Well done, lady. Well done.
While I’m sure the words of yet another well-wishing stranger mean very little, I wanted to add my congratulations to the pile. Bringing a new human into the world is no mean feat, even when it’s The Commando coaching you through labour. I can imagine that being pregnant in the public eye wouldn’t have been an ultra-marathon in the park either.
You’ve done a tremendous thing.
It is the
curse privilege of being a new mum that you will, by now, be receiving a lot of unsolicited advice. Everyone has an opinion about how you should act, think and feel during the early weeks your baby’s life. Some of those opinions will be incredibly helpful, some will be intrusive, some judgemental and some will just be plain rude. All of them will conflict.
Don’t feel bad about only taking the advice that works for you and ignoring the bits that don’t – starting with these next dozen paragraphs or so. What I have to say might be the golden breakthrough words you needed to hear, or you may dismiss them as the irrelevant ramblings of a demented woman. Either way, I won’t be offended. You’ve just made a person and are entitled to do whatever the hell you like.
I watched the social media updates and news reports about your pregnancy with a combination of deep, deep horror and bewildered admiration. Girl, you kicked pregnancy’s arse. I could barely lift a cereal box during those final weeks*, let alone 12kg kettle bells. You looked completely content and in control; attacking pregnancy with the same enthusiasm and drive that you bring to everything you do.

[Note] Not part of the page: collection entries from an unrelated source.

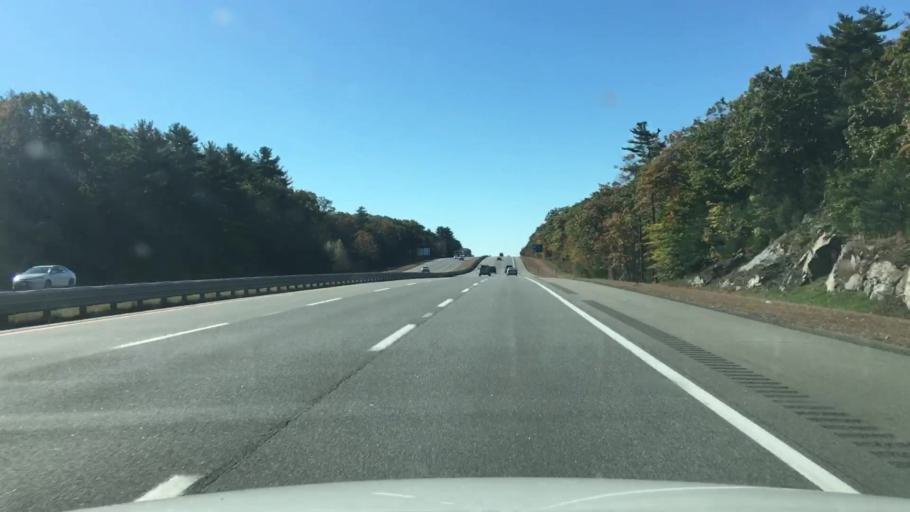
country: US
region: Maine
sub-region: York County
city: Cape Neddick
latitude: 43.1856
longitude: -70.6469
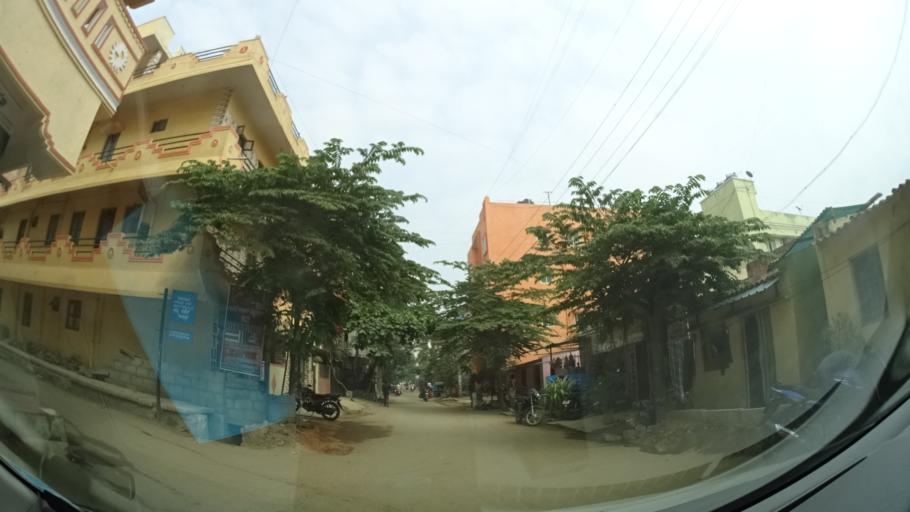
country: IN
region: Karnataka
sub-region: Bangalore Rural
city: Hoskote
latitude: 12.9715
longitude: 77.7532
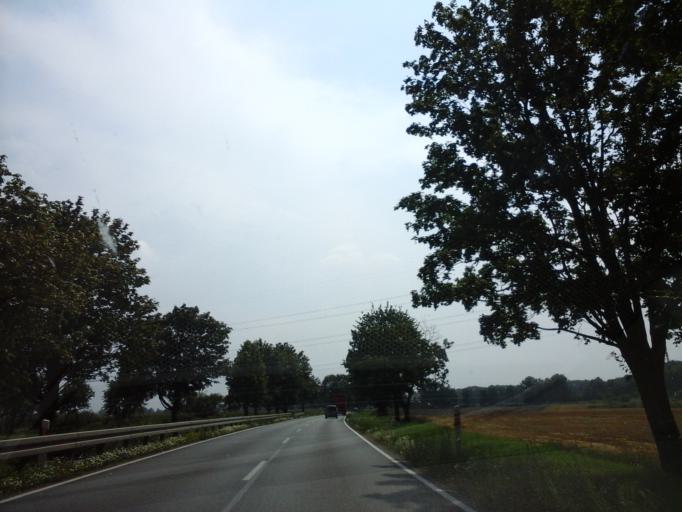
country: PL
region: Lower Silesian Voivodeship
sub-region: Powiat wroclawski
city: Zorawina
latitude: 50.9515
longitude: 17.0710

But here’s the thing: Those very character traits that have served you so well in life up until now, make dealing with a newborn baby a nightmare.
Discipline and routine mean nothing when you are faced with new challenges that extra effort or commitment can’t actually solve. You and your partner are putting in – not 12 or 14 – but 24 hour days. The difference between between day and night disappears, as you give into an existence that is bone-achingly exhausting and devoid of intellectual stimulation. Your body has undergone a huge physical trauma and you’re so far from prepared to tackle this mammoth task.
In those torturous first six weeks, you lose all control.
Your smarts can’t solve a baby.
Your muscles won’t make him sleep.
Your charisma doesn’t make him latch on properly.
The skills and abilities you’ve spent a lifetime developing are basically useless to the task at hand. And to make matters worse it’s a task that requires 100 percent of your attention. Your wonderful partner will try and share the load but the reality is that there is some stuff only you can do for that baby in those first few weeks. Because you grew him. It’s your smell that he finds familiar, your body that provides ultimate comfort, your milk that is keeping him alive.